■ Prompt 1: Return the portion of the passage about Albert and Hélène from "Meanwhile, Albert learned" to "the two countries.", copied word for word.
■ Prompt 2: According to the passage about Albert and Hélène, on what date did the two marry?

BEGIN Supplied passage

Meanwhile, Albert learned that the board of the Paris Evangelical Missionary Society had met several times to discuss his proposal to join them. They had not reached a decision, and more meetings were planned. Their concerns had to do with the fact that Albert was a German wanting to join a French organization at a time of rising political tension between the two countries.
At Christmas in 1911, Albert and Hélène officially announced their engagement. Six months later, on June 18, 1912, wedding bells rang out over Guns-bach as Albert and Hélène were married. Albert was thirty-seven years old, and Hélène was thirty-three. They had already become a strong and determined team, and everyone at the wedding knew they had set their sights on serving as missionaries at Lambaréné in French Equatorial Africa. But before any of that could happen, Albert still had to complete his medical degree and convince the Paris Evangelical Missionary Society to accept him.
Chapter 8
Setting Foot in Africa
Following a short honeymoon, Albert returned to his medical studies to fulfill the final requirements for his degree. He traveled to Paris and studied tropical diseases. While there he met individually with board members of the Paris Evangelical Missionary Society. Some meetings went better than others. A number of the society’s board members were suspicious of Albert’s motives. They asked if he wanted to confuse Africans with the deep theological principles laid out in his books, particularly The Quest of the Historical Jesus, instead of sticking to basic Bible teachings on sin and salvation. Albert assured them he had no intention of confusing anyone, going so far as promising not to preach at all in Africa, confining himself solely to practicing medicine.

END Supplied passage
BEGIN Material provided

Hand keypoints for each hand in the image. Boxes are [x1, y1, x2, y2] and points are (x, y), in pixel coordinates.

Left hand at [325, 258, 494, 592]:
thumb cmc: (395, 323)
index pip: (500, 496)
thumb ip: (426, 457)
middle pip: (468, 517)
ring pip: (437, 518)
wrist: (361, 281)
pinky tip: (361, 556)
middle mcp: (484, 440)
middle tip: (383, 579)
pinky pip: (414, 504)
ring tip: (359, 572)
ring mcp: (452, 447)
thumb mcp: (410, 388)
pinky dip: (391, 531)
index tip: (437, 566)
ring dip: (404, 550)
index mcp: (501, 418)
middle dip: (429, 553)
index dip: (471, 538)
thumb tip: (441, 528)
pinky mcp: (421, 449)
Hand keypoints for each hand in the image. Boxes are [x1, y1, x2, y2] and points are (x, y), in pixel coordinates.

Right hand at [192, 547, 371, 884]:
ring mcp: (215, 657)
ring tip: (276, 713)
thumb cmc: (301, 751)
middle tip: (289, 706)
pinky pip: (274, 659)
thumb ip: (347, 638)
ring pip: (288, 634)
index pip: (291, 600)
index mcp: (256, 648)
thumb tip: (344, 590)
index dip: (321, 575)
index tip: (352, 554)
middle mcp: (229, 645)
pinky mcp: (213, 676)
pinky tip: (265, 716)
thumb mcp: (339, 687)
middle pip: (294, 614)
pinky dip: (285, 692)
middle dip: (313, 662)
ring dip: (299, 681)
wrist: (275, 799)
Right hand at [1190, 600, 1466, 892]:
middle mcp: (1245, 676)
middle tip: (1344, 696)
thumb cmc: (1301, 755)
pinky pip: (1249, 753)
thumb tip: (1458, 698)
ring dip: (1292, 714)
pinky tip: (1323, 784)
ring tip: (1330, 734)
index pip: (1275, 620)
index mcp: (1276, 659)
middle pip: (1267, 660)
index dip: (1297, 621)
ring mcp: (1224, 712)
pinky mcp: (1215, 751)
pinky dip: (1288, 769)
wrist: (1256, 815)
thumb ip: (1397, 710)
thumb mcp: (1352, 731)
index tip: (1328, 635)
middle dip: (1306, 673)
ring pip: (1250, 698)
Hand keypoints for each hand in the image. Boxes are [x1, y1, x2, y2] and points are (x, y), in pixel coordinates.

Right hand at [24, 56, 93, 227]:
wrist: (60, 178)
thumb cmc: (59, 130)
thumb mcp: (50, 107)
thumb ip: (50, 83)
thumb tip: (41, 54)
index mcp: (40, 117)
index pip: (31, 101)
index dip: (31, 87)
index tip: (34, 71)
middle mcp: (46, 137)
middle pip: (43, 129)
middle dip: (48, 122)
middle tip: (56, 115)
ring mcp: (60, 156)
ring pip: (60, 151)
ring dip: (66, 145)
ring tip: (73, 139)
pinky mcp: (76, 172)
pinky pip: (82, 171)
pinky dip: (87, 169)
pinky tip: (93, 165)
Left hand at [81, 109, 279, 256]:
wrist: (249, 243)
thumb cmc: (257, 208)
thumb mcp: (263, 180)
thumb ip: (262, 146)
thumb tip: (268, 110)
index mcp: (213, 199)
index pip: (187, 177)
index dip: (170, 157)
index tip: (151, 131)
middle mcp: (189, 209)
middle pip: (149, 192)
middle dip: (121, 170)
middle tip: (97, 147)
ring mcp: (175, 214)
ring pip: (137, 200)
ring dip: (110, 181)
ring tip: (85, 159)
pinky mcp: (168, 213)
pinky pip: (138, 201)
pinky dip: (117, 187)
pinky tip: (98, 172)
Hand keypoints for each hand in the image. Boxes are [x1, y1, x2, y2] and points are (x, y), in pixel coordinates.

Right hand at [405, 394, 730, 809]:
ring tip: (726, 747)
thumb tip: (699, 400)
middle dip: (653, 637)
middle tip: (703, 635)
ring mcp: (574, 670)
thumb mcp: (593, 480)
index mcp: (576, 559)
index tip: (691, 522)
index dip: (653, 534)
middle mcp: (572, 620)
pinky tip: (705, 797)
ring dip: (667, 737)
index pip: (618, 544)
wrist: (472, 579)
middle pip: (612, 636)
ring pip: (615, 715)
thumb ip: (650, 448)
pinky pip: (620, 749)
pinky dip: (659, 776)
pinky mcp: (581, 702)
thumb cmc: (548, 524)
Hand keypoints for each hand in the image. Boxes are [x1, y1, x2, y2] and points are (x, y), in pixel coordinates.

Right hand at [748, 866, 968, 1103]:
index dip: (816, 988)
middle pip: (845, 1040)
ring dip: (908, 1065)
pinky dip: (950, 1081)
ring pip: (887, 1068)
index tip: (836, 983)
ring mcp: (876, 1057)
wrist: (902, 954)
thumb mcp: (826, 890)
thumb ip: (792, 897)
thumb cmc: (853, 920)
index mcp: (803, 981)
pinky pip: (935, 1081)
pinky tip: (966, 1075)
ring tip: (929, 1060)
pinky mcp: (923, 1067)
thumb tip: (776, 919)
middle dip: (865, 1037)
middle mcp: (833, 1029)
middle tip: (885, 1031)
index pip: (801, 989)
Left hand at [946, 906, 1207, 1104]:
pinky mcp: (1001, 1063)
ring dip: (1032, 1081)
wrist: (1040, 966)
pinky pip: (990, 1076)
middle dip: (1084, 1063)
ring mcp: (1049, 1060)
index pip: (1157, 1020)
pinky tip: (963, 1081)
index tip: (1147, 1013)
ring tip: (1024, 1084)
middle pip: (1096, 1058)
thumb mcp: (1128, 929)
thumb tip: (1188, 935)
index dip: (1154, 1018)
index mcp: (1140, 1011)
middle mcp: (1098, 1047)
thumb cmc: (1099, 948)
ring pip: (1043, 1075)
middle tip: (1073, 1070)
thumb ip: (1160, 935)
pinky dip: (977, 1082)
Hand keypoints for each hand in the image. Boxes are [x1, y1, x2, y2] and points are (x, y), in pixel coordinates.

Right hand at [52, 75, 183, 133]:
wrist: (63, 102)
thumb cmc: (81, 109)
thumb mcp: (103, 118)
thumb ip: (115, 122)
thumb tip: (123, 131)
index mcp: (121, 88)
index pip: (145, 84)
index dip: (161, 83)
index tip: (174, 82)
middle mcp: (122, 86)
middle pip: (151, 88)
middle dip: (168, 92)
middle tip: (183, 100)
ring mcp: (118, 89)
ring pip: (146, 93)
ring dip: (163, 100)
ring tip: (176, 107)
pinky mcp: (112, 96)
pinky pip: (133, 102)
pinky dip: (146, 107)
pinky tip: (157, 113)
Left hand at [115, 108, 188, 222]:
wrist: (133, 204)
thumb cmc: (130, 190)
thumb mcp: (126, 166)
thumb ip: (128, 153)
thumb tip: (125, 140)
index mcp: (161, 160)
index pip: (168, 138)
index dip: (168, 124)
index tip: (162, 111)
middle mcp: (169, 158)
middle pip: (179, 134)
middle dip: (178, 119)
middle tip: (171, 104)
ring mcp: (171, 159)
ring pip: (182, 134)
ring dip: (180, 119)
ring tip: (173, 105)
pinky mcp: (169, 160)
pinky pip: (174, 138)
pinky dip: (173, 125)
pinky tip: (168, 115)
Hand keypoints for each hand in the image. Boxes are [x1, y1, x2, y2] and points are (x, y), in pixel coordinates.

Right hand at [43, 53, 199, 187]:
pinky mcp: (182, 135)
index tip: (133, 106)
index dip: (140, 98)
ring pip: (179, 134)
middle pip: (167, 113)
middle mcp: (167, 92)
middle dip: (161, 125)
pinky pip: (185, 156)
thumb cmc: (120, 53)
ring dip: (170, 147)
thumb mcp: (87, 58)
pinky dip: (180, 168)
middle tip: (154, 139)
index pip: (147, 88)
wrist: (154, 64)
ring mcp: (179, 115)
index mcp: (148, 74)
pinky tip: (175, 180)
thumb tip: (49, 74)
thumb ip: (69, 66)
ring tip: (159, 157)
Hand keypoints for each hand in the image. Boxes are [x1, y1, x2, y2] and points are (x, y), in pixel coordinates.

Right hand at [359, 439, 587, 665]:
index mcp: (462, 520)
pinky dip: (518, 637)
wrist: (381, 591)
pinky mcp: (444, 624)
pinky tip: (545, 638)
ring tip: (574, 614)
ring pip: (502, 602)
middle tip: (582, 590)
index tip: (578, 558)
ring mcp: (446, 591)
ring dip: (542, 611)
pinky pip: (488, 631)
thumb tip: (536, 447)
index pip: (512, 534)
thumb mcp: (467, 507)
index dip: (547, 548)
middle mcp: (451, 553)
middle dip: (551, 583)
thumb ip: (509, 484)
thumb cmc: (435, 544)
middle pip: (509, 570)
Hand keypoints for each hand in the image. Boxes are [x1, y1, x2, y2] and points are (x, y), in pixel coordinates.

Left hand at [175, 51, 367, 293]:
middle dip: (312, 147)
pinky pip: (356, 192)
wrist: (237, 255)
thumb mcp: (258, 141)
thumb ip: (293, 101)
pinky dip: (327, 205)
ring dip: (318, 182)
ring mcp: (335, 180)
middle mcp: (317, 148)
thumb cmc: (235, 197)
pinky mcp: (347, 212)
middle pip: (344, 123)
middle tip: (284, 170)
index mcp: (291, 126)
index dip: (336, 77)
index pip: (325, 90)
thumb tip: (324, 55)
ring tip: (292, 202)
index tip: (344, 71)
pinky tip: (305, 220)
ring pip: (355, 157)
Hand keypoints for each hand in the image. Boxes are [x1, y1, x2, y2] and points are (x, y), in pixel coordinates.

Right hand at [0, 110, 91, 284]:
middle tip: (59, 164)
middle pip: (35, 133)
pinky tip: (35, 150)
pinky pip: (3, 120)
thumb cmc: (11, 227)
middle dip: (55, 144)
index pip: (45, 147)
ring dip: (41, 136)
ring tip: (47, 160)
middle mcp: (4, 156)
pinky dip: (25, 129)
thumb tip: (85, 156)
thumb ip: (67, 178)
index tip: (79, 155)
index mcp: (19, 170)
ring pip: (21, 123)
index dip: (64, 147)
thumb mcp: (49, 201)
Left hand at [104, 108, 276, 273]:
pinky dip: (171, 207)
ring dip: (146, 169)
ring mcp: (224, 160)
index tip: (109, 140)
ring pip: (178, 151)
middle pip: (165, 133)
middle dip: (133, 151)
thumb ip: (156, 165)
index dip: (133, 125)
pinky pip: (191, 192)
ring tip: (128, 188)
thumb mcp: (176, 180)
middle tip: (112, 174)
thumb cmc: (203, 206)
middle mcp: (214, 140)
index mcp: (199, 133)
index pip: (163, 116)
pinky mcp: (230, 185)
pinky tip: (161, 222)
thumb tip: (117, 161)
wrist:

END Material provided

■ Written solution 1:
Meanwhile, Albert learned that the board of the Paris Evangelical Missionary Society had met several times to discuss his proposal to join them. They had not reached a decision, and more meetings were planned. Their concerns had to do with the fact that Albert was a German wanting to join a French organization at a time of rising political tension between the two countries.

■ Written solution 2: June 18, 1912